Claims Based Identity

I’ve been working through the different frameworks Microsoft has used in Dot Net for Authentication and Authorization of users. I’ve worked my way forward into the Dot Net 4.5 consolidated implementation of Claims Based Identity.

The move to using Claims for Identity was a strategy shift from managing a set of fixed scalar values to managing a set of claims that may be managed for a securable object. A user could have a set of claims of many different types.

  • What is my Email address?
  • What is my Name
  • Where is my Office?
  • Am I and Administrator?
  • Am I a User of Application XYZ.?

In previous models, these would normally be implemented using scalar properties for things like names, Email or Office. Roles or group assignments would determine my permissions. All of these different things are rolled together into a single collection of Claims for a user.

Microsoft built a Single Sign on Authentication service called Active Directory Federation Service (ADFS) which utilizes this newer Claims based model, allowing authentication from different authorities to be captured from a centralized service. This runs on Windows Server, starting in 2008.
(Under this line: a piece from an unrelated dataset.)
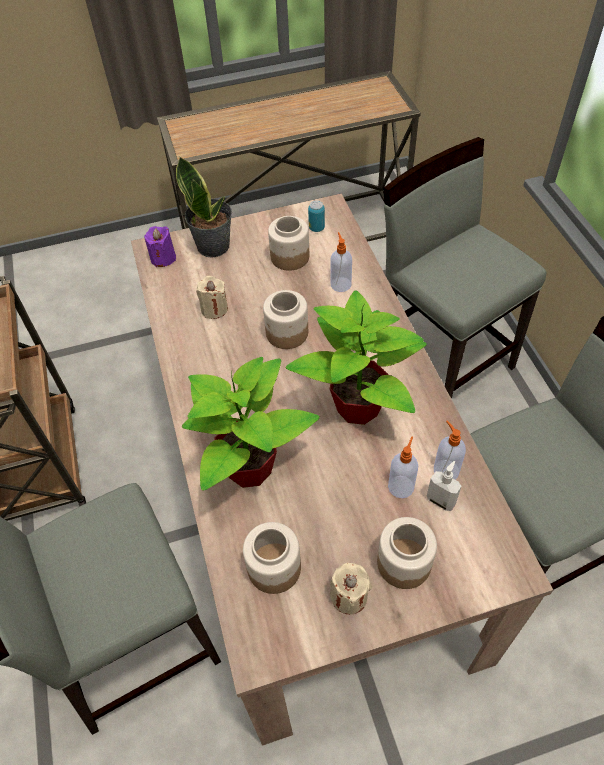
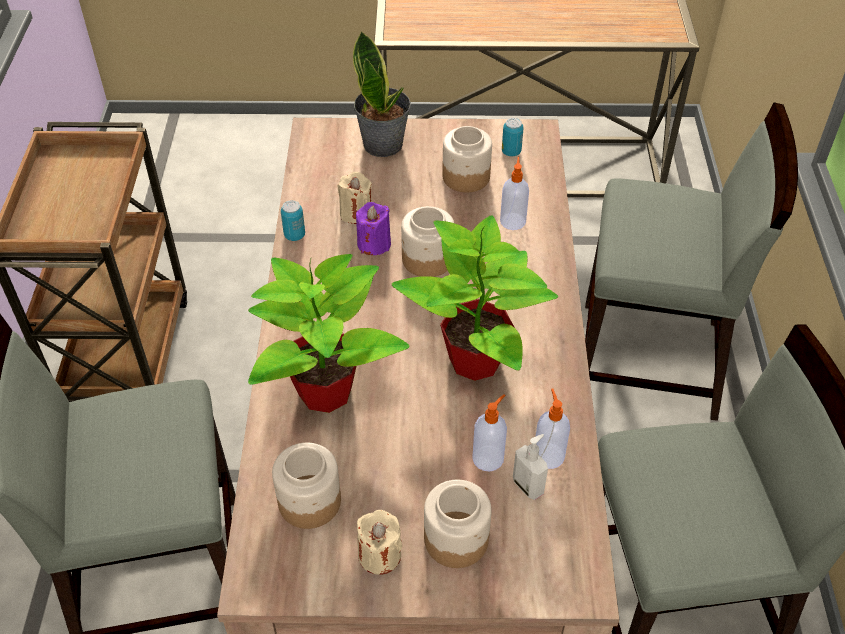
camera: 15 degrees right, 5 degrees down
purple candle [144,226,176,267] -> purple candle moved to [356,202,391,255]
grey chair [383,137,546,399] -> grey chair turned 120 degrees clockwise [585,102,798,421]
none -> can [281,200,305,241]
The coolest thing is that the Claims Based objects are implemented in a generic fashion. This allows your application to handle all of the logic necessary, without having to be concerned with the details of gathering claims tokens from different authorities. This is especially true when combining the claims library with ADFS.

The best part about the Claims implementation, in my opinion, is the separation of your business logic from authorization. You can decorate a method with the necessary claims to be used for authorization, and your claims manager code is responsible for determining if the current credential has the appropriate claim. Methods in your business logic controller don’t parse the current user’s claims for the necessary credentials. This is a great separation of concerns.

Next up for me is the further expansion of claims, and the integration of OAuth.